Needed and used components:

Dataset for filling the vector database
Library for data preprocessing - used Pandas
Text splitter for dividing long texts into smaller, usable segments
An embeddings model for converting text files into vectors
A chat model for generating responses
A vector store
A retriever for searching and retrieving relevant documents from the vector database
Suitable prompt templates for structuring queries to the language model
Suitable chains for linking various processing steps in the RAG process

A Frontend

For evaluation I leveraged the open-source LLM evaluation framework DeepEval and used the following metrics

Contextual Precision Metric
Contextual Recall Metric
Contextual Relevancy Metric
Answer Relevancy Metric
Faithfulness Metric

With a test run of 20 cases, the system achieved a success rate of 75%. In another test run with 34 cases, the success rate dropped to 61.8%.

The two graphics indicate that the retriever is not optimally configured. There is potential for improvement in selecting relevant information for given inputs.
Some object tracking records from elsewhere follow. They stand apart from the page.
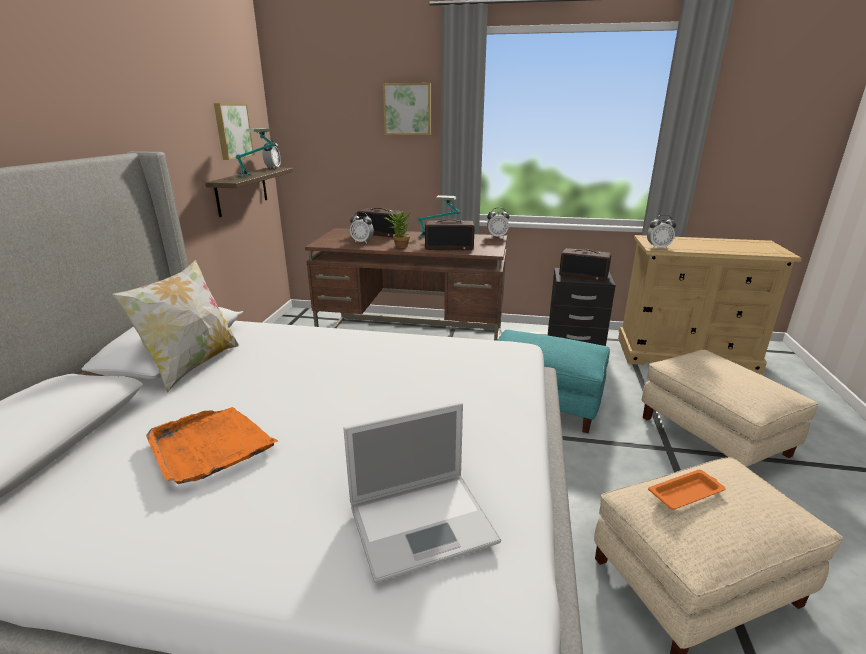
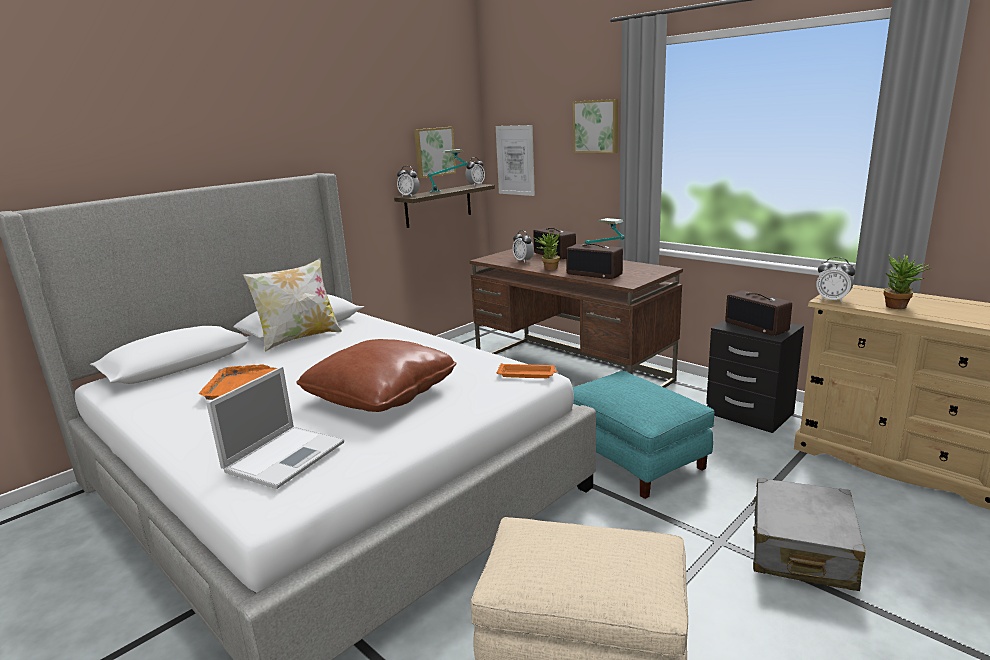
camera: 35 degrees right, 5 degrees down
(311, 142) = (515, 160): none -> picture
(406, 408) = (381, 395): none -> brown pillow
(424, 522) = (286, 455): laptop -> laptop turned 75 degrees counterclockwise
(497, 237) = (667, 269): alarm clock -> alarm clock (409, 196)
(686, 493) = (561, 536): orange tray -> orange tray (527, 374)
(701, 248) = (900, 307): none -> potted plant
(714, 436) = (801, 549): beige ottoman -> grey suitcase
Two areas to consider are:

Chunk Size of the Text Splitter: Chunks may be too large, including irrelevant information, or too small, missing important context.
Adjustment of Top-K: The number of returned results may not be ideal—too many results might include irrelevant information, while too few might miss relevant information.

Overall, refining these aspects could enhance the retriever's performance. In the end I deployed the application to Streamlit.

Learnings

Importance of Prompt Engineering:
Significance of Dataset Selection:
Challenges in Formulating Standalone Questions:

Lessons on Dataset Usage:

Overall, while the application is functional, there is significant potential for improvement. This project provided a foundational understanding and highlighted many areas for future development and optimization that were not addressed due to time constraints.